[[ DATA EXTRACTS, beginning ]]

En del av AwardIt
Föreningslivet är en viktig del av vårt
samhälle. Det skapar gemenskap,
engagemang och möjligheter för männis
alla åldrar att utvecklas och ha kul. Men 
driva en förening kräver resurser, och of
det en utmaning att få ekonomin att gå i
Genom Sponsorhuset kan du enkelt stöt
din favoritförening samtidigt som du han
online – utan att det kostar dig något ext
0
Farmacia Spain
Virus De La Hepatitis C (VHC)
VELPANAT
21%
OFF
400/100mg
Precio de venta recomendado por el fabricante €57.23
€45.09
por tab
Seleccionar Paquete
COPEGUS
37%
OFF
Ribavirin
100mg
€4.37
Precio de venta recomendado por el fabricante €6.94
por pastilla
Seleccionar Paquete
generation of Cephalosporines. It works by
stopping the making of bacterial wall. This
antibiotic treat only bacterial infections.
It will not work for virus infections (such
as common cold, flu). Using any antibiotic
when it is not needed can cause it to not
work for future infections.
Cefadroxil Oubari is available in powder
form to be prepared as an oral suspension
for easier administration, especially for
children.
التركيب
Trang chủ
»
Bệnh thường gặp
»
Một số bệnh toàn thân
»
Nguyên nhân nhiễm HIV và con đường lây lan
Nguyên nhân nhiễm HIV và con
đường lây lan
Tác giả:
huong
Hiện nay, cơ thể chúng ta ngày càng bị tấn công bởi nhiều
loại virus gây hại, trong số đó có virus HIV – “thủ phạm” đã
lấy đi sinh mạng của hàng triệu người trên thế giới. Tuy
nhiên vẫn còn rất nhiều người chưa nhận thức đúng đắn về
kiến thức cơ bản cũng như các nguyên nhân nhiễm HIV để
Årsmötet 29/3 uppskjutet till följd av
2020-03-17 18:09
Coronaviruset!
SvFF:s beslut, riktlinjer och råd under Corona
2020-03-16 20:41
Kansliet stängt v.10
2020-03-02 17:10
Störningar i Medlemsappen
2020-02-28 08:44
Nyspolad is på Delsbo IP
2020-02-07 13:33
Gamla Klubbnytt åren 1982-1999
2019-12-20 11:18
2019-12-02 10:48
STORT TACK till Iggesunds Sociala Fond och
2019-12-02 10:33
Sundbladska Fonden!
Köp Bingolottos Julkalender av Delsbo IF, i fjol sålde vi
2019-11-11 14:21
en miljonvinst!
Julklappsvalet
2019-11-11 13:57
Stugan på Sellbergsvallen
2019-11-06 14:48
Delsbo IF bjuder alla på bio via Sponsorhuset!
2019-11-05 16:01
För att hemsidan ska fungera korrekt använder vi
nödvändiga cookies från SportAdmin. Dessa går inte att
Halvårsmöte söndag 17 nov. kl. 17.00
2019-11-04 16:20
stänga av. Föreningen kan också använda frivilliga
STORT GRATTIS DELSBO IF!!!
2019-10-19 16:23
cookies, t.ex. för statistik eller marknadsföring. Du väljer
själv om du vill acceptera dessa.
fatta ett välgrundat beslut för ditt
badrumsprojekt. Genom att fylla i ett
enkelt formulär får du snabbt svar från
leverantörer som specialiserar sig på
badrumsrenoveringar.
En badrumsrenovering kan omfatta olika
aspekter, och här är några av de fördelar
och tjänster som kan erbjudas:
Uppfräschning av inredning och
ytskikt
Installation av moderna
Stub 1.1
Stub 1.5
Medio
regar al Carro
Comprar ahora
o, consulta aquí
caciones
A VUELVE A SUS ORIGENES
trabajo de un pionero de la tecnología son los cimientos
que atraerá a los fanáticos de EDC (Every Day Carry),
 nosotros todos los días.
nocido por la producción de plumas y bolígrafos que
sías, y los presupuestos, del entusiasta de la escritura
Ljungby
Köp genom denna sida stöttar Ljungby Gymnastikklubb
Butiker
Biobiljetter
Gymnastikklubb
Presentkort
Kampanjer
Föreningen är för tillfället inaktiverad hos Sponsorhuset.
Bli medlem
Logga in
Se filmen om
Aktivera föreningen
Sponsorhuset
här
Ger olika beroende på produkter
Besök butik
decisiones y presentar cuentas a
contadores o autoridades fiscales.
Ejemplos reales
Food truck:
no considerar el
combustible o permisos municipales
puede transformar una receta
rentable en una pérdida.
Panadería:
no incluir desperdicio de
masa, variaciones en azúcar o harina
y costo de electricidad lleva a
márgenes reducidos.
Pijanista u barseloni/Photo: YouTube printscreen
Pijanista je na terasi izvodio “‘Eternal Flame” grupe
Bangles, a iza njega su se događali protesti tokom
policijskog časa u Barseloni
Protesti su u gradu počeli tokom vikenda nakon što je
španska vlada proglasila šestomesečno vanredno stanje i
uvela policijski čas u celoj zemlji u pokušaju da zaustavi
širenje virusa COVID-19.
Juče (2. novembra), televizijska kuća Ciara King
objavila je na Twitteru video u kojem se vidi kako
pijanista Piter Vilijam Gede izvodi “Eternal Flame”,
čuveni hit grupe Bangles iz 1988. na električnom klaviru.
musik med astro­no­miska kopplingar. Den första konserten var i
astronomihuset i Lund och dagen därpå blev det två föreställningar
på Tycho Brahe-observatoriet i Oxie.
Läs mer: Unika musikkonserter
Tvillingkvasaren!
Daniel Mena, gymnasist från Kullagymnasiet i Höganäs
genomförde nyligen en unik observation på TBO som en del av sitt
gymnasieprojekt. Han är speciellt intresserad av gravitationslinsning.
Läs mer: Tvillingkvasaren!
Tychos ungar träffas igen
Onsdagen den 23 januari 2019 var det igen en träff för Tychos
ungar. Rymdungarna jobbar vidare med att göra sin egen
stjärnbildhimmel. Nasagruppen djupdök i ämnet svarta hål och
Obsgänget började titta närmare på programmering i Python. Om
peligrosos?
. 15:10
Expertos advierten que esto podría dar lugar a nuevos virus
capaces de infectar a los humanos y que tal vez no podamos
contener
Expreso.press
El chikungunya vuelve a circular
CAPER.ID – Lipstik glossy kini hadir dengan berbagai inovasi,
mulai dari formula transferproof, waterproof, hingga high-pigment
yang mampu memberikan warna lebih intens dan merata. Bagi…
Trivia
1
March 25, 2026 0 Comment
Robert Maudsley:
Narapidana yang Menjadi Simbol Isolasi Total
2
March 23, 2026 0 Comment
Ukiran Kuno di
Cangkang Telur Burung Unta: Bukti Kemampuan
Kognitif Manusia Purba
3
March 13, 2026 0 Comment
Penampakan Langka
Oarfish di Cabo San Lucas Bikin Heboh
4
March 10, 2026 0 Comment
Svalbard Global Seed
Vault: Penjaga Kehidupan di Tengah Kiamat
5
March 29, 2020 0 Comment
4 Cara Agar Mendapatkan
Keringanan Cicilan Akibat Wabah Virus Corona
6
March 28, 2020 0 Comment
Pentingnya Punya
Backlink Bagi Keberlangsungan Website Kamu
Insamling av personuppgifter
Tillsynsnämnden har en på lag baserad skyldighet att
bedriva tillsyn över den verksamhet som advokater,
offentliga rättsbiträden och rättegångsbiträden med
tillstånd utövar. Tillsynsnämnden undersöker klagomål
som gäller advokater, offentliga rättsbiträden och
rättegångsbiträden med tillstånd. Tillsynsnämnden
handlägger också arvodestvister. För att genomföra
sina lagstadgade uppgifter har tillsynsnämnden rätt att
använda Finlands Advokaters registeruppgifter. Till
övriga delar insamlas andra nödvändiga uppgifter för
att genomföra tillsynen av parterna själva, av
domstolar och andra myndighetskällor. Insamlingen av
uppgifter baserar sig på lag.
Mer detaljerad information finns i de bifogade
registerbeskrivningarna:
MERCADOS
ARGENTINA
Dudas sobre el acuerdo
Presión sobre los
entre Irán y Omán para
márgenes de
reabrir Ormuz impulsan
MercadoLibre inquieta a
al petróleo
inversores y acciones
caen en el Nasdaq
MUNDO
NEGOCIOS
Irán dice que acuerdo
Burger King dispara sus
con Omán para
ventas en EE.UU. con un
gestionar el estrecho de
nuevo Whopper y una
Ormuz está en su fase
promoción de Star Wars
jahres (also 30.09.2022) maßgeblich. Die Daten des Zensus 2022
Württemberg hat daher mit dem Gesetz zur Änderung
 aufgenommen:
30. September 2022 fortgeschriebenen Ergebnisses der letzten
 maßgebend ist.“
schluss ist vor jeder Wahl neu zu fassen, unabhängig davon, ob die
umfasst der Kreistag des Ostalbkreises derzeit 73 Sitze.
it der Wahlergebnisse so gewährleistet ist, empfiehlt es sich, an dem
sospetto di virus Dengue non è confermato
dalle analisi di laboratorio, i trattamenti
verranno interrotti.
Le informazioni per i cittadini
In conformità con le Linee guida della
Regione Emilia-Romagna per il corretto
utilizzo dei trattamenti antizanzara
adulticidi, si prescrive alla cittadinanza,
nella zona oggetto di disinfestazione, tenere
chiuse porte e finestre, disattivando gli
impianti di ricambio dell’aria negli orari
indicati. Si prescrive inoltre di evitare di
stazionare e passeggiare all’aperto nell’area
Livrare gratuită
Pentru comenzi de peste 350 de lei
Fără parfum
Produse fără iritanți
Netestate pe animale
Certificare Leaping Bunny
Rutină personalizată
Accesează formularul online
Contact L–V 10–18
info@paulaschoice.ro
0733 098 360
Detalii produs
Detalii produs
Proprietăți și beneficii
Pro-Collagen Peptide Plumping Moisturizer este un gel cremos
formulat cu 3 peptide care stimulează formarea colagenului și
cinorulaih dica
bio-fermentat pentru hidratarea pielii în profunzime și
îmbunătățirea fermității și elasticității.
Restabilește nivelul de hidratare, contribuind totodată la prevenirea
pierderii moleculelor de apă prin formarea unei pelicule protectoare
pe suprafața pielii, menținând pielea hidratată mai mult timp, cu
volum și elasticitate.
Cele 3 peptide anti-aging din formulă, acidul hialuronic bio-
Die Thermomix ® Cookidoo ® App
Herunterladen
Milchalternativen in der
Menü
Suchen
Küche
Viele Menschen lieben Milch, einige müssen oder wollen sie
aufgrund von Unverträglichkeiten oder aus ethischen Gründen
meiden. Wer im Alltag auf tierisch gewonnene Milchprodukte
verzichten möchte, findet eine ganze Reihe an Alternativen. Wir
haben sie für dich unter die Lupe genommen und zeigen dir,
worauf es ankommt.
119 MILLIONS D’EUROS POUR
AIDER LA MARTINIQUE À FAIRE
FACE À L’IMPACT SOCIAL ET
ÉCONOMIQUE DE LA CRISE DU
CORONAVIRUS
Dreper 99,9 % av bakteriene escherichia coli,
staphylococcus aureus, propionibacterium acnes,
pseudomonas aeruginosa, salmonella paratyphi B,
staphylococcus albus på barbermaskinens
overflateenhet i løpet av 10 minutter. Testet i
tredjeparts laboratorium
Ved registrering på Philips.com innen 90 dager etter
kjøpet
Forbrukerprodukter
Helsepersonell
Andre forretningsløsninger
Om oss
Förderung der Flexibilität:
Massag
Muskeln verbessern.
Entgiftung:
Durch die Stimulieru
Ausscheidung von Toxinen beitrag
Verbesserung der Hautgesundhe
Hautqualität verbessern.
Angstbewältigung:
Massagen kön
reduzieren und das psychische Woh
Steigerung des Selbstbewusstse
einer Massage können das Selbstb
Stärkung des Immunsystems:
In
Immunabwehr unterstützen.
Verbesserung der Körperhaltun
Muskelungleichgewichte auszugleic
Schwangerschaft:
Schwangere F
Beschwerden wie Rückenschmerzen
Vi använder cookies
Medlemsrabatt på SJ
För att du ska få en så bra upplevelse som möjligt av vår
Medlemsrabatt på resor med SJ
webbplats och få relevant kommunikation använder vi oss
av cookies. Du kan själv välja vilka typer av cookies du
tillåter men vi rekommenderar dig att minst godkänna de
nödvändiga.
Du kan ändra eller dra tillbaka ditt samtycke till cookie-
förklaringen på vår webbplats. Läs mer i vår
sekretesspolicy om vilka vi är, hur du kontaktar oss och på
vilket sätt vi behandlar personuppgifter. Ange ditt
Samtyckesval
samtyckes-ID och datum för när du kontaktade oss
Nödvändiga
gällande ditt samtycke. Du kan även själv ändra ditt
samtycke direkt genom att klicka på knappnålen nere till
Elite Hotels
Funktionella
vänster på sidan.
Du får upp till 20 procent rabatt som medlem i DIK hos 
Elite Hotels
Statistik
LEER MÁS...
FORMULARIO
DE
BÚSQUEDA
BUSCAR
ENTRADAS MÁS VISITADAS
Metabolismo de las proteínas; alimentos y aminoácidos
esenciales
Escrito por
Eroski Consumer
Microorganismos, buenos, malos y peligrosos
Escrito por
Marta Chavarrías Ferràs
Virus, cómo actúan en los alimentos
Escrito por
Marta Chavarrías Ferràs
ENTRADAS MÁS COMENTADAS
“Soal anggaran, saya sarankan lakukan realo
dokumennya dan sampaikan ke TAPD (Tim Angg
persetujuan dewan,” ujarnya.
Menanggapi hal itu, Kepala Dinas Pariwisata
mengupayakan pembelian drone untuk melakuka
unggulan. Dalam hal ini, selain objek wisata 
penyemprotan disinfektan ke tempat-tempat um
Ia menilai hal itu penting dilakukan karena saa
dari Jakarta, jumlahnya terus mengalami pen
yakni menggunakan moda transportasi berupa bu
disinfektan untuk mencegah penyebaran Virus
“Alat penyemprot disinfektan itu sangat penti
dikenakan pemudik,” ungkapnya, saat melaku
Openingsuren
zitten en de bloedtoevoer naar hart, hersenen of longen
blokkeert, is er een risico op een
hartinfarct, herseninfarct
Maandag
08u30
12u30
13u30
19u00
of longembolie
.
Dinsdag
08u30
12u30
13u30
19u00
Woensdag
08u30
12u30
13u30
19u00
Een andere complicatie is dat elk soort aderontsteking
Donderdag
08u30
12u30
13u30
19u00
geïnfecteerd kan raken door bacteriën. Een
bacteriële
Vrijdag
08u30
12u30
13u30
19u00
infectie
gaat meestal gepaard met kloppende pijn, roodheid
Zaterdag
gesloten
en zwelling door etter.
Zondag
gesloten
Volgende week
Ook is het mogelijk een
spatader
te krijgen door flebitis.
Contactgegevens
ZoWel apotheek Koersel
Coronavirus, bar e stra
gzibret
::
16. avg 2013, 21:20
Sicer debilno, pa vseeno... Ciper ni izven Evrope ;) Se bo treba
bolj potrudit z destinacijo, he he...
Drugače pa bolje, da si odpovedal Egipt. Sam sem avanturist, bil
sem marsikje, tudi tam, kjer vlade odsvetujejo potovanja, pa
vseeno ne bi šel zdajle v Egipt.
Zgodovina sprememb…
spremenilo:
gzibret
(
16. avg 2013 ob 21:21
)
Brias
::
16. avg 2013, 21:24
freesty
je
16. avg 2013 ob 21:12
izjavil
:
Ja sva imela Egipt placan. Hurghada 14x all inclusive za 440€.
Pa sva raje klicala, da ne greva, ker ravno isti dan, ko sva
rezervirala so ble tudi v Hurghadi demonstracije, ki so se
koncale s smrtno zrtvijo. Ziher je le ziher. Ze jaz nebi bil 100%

[[ DATA EXTRACTS, end ]]

Copy each line of the records containing the string "acuerdo".

Dudas sobre el acuerdo
Irán dice que acuerdo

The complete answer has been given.